— TASK PROMPT —
Write out each line of the material below once more, exactly as it appears.

— THE DATA —
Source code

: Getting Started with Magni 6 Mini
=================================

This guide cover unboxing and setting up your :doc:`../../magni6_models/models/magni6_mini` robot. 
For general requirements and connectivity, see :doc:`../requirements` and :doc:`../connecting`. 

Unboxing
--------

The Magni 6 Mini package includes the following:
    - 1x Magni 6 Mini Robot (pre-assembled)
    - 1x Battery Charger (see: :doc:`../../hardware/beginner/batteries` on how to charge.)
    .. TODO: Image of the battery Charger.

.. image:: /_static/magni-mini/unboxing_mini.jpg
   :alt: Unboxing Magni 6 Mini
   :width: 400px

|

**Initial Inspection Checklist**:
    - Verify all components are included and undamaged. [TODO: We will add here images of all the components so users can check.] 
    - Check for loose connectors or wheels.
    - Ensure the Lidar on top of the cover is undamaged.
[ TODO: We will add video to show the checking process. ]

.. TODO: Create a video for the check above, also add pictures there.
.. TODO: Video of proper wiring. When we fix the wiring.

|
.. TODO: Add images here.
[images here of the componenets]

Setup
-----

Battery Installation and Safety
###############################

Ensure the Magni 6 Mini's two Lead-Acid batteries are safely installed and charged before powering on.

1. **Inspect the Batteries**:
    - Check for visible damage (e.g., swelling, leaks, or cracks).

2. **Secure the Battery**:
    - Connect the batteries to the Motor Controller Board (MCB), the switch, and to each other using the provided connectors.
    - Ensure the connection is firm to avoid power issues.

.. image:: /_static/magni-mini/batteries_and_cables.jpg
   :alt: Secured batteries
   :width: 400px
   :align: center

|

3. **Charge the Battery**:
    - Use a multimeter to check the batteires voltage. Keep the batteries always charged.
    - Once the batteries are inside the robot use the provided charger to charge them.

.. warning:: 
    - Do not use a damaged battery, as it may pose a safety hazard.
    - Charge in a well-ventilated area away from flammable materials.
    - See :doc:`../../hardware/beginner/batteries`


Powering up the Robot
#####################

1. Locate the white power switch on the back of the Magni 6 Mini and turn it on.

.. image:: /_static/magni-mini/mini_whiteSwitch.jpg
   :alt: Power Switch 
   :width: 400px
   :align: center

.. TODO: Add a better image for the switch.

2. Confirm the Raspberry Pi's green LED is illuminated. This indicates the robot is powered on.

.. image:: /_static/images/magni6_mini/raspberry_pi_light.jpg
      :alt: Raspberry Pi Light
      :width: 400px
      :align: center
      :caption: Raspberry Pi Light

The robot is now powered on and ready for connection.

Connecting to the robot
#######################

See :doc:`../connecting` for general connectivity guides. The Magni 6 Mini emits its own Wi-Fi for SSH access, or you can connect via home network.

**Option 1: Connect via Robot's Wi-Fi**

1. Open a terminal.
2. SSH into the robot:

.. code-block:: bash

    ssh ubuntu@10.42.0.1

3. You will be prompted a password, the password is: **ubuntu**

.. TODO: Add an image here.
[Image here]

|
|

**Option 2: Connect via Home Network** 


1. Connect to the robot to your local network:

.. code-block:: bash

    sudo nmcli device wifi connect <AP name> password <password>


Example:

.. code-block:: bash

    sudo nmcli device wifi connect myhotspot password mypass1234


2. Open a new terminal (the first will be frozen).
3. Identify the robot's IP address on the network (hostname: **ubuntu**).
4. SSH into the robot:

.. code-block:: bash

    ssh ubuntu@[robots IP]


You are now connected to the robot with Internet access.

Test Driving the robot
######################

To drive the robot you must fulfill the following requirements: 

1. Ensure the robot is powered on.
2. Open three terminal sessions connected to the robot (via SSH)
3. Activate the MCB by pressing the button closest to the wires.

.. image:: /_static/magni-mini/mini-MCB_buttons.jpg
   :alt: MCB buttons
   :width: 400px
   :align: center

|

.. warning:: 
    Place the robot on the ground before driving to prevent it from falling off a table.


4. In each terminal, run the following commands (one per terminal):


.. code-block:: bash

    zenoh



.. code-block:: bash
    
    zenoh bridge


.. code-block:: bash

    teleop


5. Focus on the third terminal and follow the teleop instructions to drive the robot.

— TASK SOLUTION —
Source code

: Getting Started with Magni 6 Mini
=================================

This guide cover unboxing and setting up your :doc:`../../magni6_models/models/magni6_mini` robot. 
For general requirements and connectivity, see :doc:`../requirements` and :doc:`../connecting`. 

Unboxing
--------

The Magni 6 Mini package includes the following:
    - 1x Magni 6 Mini Robot (pre-assembled)
    - 1x Battery Charger (see: :doc:`../../hardware/beginner/batteries` on how to charge.)
    .. TODO: Image of the battery Charger.

.. image:: /_static/magni-mini/unboxing_mini.jpg
   :alt: Unboxing Magni 6 Mini
   :width: 400px

|

**Initial Inspection Checklist**:
    - Verify all components are included and undamaged. [TODO: We will add here images of all the components so users can check.] 
    - Check for loose connectors or wheels.
    - Ensure the Lidar on top of the cover is undamaged.
[ TODO: We will add video to show the checking process. ]

.. TODO: Create a video for the check above, also add pictures there.
.. TODO: Video of proper wiring. When we fix the wiring.

|
.. TODO: Add images here.
[images here of the componenets]

Setup
-----

Battery Installation and Safety
###############################

Ensure the Magni 6 Mini's two Lead-Acid batteries are safely installed and charged before powering on.

1. **Inspect the Batteries**:
    - Check for visible damage (e.g., swelling, leaks, or cracks).

2. **Secure the Battery**:
    - Connect the batteries to the Motor Controller Board (MCB), the switch, and to each other using the provided connectors.
    - Ensure the connection is firm to avoid power issues.

.. image:: /_static/magni-mini/batteries_and_cables.jpg
   :alt: Secured batteries
   :width: 400px
   :align: center

|

3. **Charge the Battery**:
    - Use a multimeter to check the batteires voltage. Keep the batteries always charged.
    - Once the batteries are inside the robot use the provided charger to charge them.

.. warning:: 
    - Do not use a damaged battery, as it may pose a safety hazard.
    - Charge in a well-ventilated area away from flammable materials.
    - See :doc:`../../hardware/beginner/batteries`


Powering up the Robot
#####################

1. Locate the white power switch on the back of the Magni 6 Mini and turn it on.

.. image:: /_static/magni-mini/mini_whiteSwitch.jpg
   :alt: Power Switch 
   :width: 400px
   :align: center

.. TODO: Add a better image for the switch.

2. Confirm the Raspberry Pi's green LED is illuminated. This indicates the robot is powered on.

.. image:: /_static/images/magni6_mini/raspberry_pi_light.jpg
      :alt: Raspberry Pi Light
      :width: 400px
      :align: center
      :caption: Raspberry Pi Light

The robot is now powered on and ready for connection.

Connecting to the robot
#######################

See :doc:`../connecting` for general connectivity guides. The Magni 6 Mini emits its own Wi-Fi for SSH access, or you can connect via home network.

**Option 1: Connect via Robot's Wi-Fi**

1. Open a terminal.
2. SSH into the robot:

.. code-block:: bash

    ssh ubuntu@10.42.0.1

3. You will be prompted a password, the password is: **ubuntu**

.. TODO: Add an image here.
[Image here]

|
|

**Option 2: Connect via Home Network** 


1. Connect to the robot to your local network:

.. code-block:: bash

    sudo nmcli device wifi connect <AP name> password <password>


Example:

.. code-block:: bash

    sudo nmcli device wifi connect myhotspot password mypass1234


2. Open a new terminal (the first will be frozen).
3. Identify the robot's IP address on the network (hostname: **ubuntu**).
4. SSH into the robot:

.. code-block:: bash

    ssh ubuntu@[robots IP]


You are now connected to the robot with Internet access.

Test Driving the robot
######################

To drive the robot you must fulfill the following requirements: 

1. Ensure the robot is powered on.
2. Open three terminal sessions connected to the robot (via SSH)
3. Activate the MCB by pressing the button closest to the wires.

.. image:: /_static/magni-mini/mini-MCB_buttons.jpg
   :alt: MCB buttons
   :width: 400px
   :align: center

|

.. warning:: 
    Place the robot on the ground before driving to prevent it from falling off a table.


4. In each terminal, run the following commands (one per terminal):


.. code-block:: bash

    zenoh



.. code-block:: bash
    
    zenoh bridge


.. code-block:: bash

    teleop


5. Focus on the third terminal and follow the teleop instructions to drive the robot.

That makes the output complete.